Zelf was ze ook altijd een angstig kind, vertelt ze, ze had een levendige fantasie die regelmatig aan de haal ging met haar angsten. Hesemans: „Categorie mensen in de kast, monsters onder je bed.” Maar ze hield ook van Shirley Temple, en kon zich helemaal verliezen als ze aan het tapdansen was. „Dan wás ik Shirley.” Het idee voor Kabam! bedacht ze vanuit dat idee: je fantasie mag er zijn. „Je kunt hem zelfs inzetten om je angsten te overwinnen.” En: in haar jeugd werd er nooit over bang zijn gepraat. Hesemans: „Dus wilde ik dat thema bespreekbaar maken.”
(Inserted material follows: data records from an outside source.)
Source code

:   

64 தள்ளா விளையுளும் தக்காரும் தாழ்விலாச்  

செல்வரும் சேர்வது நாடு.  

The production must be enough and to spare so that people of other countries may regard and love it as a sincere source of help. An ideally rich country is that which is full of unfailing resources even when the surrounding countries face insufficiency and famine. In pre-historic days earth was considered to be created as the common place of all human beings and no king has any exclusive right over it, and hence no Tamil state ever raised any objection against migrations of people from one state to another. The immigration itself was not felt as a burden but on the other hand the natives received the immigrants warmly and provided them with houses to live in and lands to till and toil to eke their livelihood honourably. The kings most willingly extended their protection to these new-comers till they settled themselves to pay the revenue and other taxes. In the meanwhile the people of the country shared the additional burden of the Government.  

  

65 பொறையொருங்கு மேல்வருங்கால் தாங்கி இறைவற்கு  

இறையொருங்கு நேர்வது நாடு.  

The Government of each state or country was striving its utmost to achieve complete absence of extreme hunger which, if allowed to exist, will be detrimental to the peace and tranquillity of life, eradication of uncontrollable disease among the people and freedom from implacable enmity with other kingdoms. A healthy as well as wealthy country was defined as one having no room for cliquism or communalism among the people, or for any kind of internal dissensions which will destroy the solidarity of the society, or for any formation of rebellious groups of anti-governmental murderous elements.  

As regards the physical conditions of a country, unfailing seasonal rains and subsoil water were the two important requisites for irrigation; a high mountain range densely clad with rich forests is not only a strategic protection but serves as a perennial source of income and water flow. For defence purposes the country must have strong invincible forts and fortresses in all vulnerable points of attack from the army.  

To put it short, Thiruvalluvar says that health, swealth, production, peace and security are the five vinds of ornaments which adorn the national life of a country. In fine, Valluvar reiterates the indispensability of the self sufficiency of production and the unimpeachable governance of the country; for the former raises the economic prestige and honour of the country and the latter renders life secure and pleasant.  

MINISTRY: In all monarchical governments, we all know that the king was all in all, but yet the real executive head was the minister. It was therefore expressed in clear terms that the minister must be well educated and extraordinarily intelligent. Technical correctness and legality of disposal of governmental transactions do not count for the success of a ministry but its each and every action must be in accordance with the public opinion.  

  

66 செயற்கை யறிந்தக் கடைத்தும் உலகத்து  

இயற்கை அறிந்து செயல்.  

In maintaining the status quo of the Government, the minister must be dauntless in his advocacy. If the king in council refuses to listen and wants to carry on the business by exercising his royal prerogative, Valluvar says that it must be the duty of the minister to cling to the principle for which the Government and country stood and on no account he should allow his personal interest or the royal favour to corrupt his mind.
Niet voor niets krijgen zowel de makers van Hoofdzaken als die van Kabam! vaak te horen dat hun programma met ouders of op school bekeken wordt, en zijn series als Lampje voor het hele gezin. En niet voor niets bevatten Nederlandse jeugdseries tal van grapjes voor volwassenen. Als Kemal weifelend bij de lift staat, drukt oma’s buurman al op het knopje. „Dag meneer Maas”, zegt Kemal. Hesemans: „Het liefst had ik Dick Maas zelf gecast. Maar het werd niet de regisseur van De lift, maar Willem Nijholt. Ook een enorme eer.”